### DATA PROVIDED
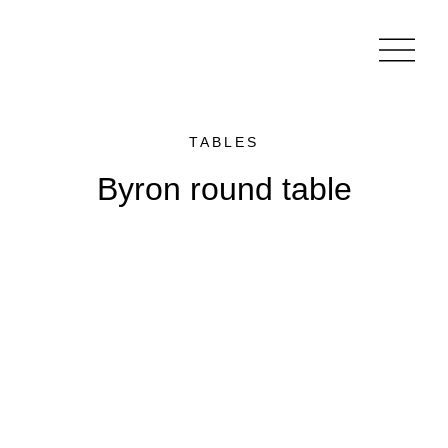
TABLES
Byron round table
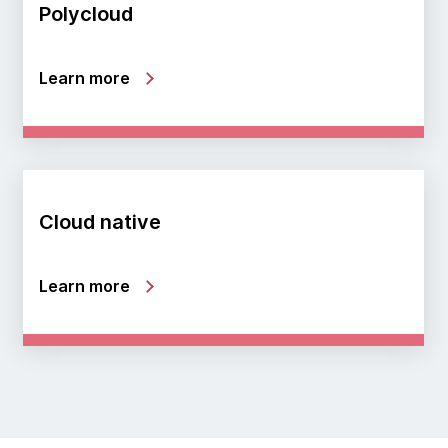
Polycloud
Learn more
Cloud native
Learn more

### WHAT THIS TASK INVOLVES
These entries are to be printed again word for word, except for the pictures.

### EXERCISE RESULT
TABLES
Byron round table
Polycloud
Learn more
Cloud native
Learn more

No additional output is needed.